Nonprofit email marketers are lagging behind peers, and the preferences of constituencies, in their ability to provide personalized, relevant messaging.
More than four out of five consumers (81 percent) report that they want touches of personalization in emails they receive from nonprofits, according to the 2017 “Consumer Email Habits Report: What Do Your Customers Really Want,” a study of 1,003 online respondents commissioned by Campaign Monitor and conducted by Market Cube. The percentage is in line with preferences for other industries, including media and publishing (87 percent), entertainment (85 percent), travel and hospitality (84 percent) and retail (79 percent).
When it comes to actually delivering relevant information to supporters and potential supporters, nonprofits tend to bring up the rear with only 42 percent of respondents stating that they regularly get relevant emails. The percentage represents the lowest measured, just behind media and publishing’s 50 percent, and far behind the leader, retail, at 76 percent.
Email personalization can be based on either personal demographics or behavior – how an individual is interacting with an organization, according to Andrea Wildt, chief marketing officer for Campaign Monitor. Based on how individuals are segmented, emails can be personalized with a variety of content, calls to action, and the like. In addition to being a more targeted approach for organizations, personally relevant emails resonate better with recipients – building a trust that is sometimes hard to foster when recipients are bombarded with so many contacts from so many senders.

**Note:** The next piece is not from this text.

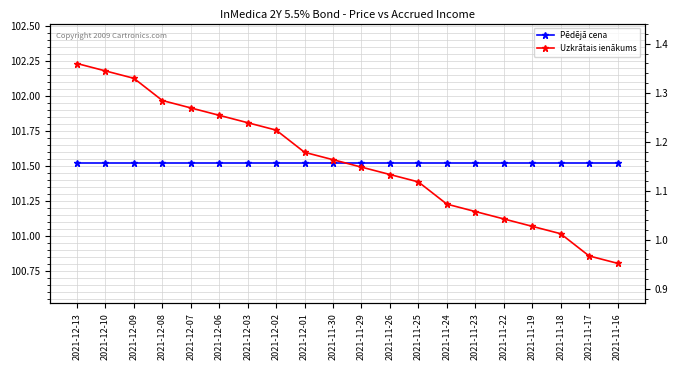

True or false: Pēdējā cena and Uzkrātais ienākums intersect in this chart.

False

Wildt attributed nonprofits’ struggles to provide personally relevant emails to an overall lack of ability to capture data and use that data to segment. Resources available to nonprofits are often far more modest than those of retailers, she added.

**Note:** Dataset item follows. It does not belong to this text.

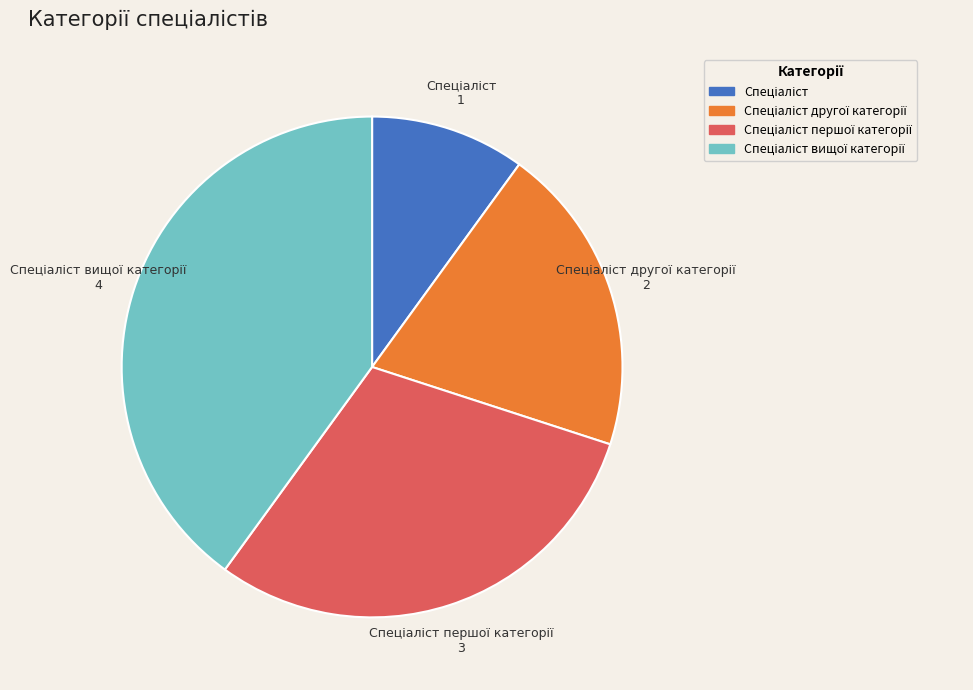

Is there any slice that represents more than half of the pie?

No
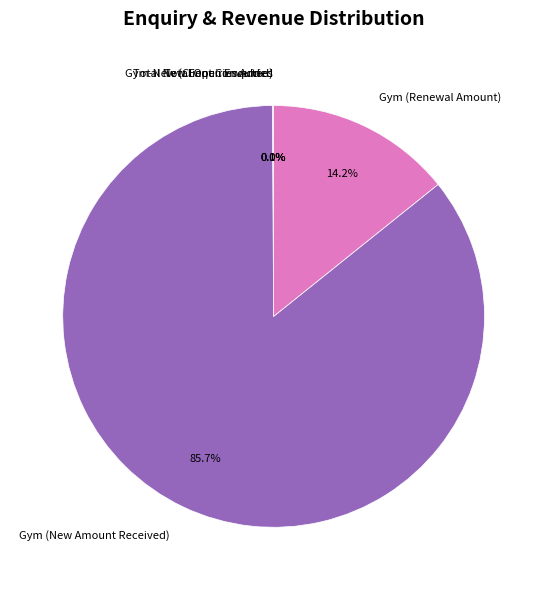

Combined, do Gym (Renewal Amount) and Gym (New Amount Received) account for over 50%?

Yes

Further complicating matters for nonprofits is the disparate ways various age groups interact with emailed material. Nearly three out of five Millennials (58 percent), defined as those younger than 35, can trace the decision to take action or make a donation to an email – the highest among measured industries. That figure drops to 29 percent among those ages 35 to 54 and 18 percent for those age 55 or older.
The data mean that nonprofits must take a multi-pronged approach to marketing, Wildt said, that still features methods such as direct mail that appeal to older donors while using methods like email to cultivate younger donors who might not grow into their giving for another decade. Given the similarities in how individuals like being communicated with across industries, Wildt said that nonprofits can take lessons from peers in the for-profit space that tend to be more adept at leveraging technology and targeting customers.
“They are just not quite as mature at leveraging some of the technology,” Wildt said. “There is so much noise that nonprofits really need help cutting through. The competition for donors’ wallets is still fierce.”